Garage Band Memories

I remember the music of the late sixties. It stirs memories of my teenage years. I haven’t listened to most of those songs much for years. Now it seems that everywhere I turn they are being played. Perhaps it is an attempt to cash in on those of the Baby Boomer generation(s) that are getting on toward retirement age.

Music has a powerful ability to recall events that you have associated with it even decades after the fact. One example is the SiriusXM Beatles channel that premiered recently. I’ve always loved the Beatles but I didn’t realize how many memories listening to that music would stir up.

I remember Nehru jackets that were made popular by the Beatles. I had one that I wore with a black turtle neck and a silver medallion. The black turtle neck was my shirt of choice. It was largely due to Illya Kuryakin on The Man from U.N.C.L.E. He often wore black turtle necks when engaged in covert operations.

I remember the Sears Stella acoustic guitar that I learned to play guitar on. It was a terrible guitar. The strings sat so high off of the neck at the fifth fret that learning Barre chords was an heroic task. I soon had a better guitar. It was a classical guitar with nylon strings. That wasn’t exactly the guitar that I wanted. I wanted an electric guitar but my father had been told that a classical was better for a guitar student. To his credit, he later capitulated and bought me an electric guitar.

I remember the first time our band met for rehearsal. It was just me and my Stella and my friend Kenneth with his upright piano. Kenneth’s uncle owned a music store and about the third time we practiced she had bought him a Wurlitzer organ. The first song we learned was Eleanor Rigby. Soon after that we started writing our own songs as well as learning other popular songs of the time.

Kenneth was the youngest. His three sisters were all much older than he was. His parents were older than mine and had very different ideas about his upbringing than mine. He had taken off hitch hiking for an entire summer when he was fifteen. I was fourteen that summer and was envious of his adventures but also scared of striking out on my own like that.

We enlisted a first rate drummer and a bass player that also played French horn.

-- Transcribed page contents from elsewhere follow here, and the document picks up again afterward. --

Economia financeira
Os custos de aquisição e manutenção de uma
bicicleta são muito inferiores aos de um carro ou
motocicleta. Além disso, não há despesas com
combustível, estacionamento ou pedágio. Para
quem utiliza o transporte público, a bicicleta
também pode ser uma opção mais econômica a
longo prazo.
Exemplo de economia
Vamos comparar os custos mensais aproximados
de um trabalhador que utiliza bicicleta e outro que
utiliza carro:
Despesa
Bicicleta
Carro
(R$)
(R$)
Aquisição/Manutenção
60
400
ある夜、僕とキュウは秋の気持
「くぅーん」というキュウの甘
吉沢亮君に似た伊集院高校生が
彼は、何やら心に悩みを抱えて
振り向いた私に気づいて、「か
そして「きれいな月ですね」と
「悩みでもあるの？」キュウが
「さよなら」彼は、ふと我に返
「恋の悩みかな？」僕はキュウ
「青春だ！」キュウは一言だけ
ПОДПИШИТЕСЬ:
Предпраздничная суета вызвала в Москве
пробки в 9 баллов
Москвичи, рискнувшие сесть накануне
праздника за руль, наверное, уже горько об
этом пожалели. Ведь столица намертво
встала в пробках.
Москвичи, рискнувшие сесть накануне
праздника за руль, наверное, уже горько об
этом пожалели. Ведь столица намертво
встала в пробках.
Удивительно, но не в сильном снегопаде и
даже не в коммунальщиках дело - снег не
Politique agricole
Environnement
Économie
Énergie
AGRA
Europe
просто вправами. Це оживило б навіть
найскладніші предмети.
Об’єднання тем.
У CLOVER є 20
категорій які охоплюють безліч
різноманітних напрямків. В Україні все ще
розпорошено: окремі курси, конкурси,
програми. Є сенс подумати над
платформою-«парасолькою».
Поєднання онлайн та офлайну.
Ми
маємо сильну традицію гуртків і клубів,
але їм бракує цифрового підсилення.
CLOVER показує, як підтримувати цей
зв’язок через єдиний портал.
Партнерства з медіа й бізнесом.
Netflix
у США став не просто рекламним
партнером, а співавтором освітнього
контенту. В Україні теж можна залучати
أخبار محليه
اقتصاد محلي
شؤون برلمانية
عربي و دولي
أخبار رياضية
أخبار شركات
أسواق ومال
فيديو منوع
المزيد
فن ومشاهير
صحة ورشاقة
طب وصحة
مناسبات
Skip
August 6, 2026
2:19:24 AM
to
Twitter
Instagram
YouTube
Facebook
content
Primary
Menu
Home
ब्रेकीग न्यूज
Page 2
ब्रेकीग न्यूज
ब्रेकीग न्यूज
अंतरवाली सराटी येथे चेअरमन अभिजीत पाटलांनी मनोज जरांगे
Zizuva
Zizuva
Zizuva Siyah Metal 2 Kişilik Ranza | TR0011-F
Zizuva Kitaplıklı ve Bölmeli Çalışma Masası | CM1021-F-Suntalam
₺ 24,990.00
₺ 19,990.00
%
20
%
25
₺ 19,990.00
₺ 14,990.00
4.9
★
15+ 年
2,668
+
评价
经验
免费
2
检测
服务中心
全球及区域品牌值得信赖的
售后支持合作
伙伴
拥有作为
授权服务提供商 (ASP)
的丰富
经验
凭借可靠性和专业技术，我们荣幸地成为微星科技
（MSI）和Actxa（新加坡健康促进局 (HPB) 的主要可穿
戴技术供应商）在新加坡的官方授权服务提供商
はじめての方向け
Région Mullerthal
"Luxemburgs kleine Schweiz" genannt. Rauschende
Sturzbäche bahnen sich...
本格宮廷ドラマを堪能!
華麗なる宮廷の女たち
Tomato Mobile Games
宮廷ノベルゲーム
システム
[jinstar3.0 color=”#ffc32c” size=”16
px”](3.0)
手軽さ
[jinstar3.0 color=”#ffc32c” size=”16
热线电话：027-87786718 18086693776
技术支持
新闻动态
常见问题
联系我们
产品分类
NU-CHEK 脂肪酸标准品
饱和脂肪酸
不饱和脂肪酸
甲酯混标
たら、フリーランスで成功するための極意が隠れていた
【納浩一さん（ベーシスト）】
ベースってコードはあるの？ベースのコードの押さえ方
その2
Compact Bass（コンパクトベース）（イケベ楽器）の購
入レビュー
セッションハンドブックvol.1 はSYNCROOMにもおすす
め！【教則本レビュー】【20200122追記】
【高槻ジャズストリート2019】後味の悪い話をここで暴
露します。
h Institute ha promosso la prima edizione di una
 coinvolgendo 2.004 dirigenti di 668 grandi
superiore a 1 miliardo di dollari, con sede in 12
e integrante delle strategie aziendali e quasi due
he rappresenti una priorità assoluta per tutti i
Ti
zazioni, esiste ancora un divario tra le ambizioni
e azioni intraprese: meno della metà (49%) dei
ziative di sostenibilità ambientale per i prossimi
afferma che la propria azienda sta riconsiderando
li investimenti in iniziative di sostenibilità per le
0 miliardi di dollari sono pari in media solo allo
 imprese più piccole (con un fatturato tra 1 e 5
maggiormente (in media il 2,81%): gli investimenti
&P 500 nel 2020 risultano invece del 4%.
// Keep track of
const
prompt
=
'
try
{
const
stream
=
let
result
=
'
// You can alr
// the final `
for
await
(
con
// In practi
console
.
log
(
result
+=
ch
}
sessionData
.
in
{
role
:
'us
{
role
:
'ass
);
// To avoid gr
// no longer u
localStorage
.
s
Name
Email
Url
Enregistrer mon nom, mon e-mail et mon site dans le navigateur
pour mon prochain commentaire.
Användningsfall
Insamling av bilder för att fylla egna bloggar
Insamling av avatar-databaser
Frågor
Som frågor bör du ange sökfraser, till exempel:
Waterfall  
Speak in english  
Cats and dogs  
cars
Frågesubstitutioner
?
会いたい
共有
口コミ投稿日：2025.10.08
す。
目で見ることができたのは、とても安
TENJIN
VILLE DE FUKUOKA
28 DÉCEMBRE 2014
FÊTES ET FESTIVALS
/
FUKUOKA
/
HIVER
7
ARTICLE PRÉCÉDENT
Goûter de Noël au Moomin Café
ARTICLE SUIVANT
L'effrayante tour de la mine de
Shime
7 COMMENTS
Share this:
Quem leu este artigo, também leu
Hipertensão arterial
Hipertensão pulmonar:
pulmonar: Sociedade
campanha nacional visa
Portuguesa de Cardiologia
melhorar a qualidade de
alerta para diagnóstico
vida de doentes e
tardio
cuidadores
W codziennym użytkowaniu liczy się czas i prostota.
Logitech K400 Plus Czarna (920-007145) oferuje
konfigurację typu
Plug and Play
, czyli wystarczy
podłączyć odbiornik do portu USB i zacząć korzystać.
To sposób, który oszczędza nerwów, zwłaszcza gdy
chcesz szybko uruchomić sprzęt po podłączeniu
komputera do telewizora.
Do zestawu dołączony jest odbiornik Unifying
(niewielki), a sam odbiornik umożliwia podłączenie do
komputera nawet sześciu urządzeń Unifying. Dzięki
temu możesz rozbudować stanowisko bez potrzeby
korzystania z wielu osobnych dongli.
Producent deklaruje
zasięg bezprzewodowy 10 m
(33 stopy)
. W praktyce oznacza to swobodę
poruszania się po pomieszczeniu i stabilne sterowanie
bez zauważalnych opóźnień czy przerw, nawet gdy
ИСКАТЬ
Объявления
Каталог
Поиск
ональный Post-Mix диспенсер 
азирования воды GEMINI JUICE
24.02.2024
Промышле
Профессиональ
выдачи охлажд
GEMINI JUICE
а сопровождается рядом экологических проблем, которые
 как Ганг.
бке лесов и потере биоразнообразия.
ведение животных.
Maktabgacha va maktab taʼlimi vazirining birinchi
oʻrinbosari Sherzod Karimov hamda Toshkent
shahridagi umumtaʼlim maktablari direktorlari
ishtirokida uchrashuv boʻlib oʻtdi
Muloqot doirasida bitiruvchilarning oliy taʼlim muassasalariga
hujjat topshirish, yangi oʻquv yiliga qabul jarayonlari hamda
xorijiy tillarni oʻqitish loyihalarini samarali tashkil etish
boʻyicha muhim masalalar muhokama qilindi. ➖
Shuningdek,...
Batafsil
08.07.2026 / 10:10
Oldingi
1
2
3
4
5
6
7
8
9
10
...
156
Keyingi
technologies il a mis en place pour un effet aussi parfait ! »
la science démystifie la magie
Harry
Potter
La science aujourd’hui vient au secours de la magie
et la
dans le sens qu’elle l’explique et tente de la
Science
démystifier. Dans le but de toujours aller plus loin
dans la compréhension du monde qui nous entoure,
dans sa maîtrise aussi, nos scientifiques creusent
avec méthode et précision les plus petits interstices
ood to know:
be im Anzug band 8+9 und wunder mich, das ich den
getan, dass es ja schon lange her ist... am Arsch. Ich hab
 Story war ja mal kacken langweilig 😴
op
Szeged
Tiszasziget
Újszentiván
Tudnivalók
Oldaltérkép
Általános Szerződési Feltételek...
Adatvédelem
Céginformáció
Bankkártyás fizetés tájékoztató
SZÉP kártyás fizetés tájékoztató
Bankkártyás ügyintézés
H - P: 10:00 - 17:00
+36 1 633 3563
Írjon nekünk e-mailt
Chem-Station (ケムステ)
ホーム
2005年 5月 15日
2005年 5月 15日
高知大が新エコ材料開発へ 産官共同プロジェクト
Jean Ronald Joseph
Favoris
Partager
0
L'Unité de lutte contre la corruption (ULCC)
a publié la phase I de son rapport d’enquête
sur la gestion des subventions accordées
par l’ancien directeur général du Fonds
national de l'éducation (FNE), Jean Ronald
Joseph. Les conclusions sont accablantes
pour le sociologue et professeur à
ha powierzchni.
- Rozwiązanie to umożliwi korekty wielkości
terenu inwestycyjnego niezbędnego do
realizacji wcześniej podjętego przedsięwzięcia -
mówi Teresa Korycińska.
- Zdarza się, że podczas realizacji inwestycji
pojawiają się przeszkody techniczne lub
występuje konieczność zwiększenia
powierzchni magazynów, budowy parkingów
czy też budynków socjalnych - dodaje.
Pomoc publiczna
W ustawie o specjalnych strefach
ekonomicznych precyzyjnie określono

I had a trombone that I was attempting to learn and I also played violin. Kenneth played clarinet. We only played the band instruments when we were recording.

Kenneth’s father had a stereo reel to reel tape recorder that had the circuitry for doing primitive multi-track recording. It was called sound on sound and allowed you to record one track while listening to the playback of the other channel. It also had a feature that allowed you to mix both channels down to one track so that you could record more than just two channels.

I wish I had a copy of some of the tapes that we made. They were made before cassette recorders became common so there was no medium that I would have been able to play it on at the time so I never got a copy.


Sweet dreams, don’t forget to tell the ones you love that you love them, and most important of all, be kind.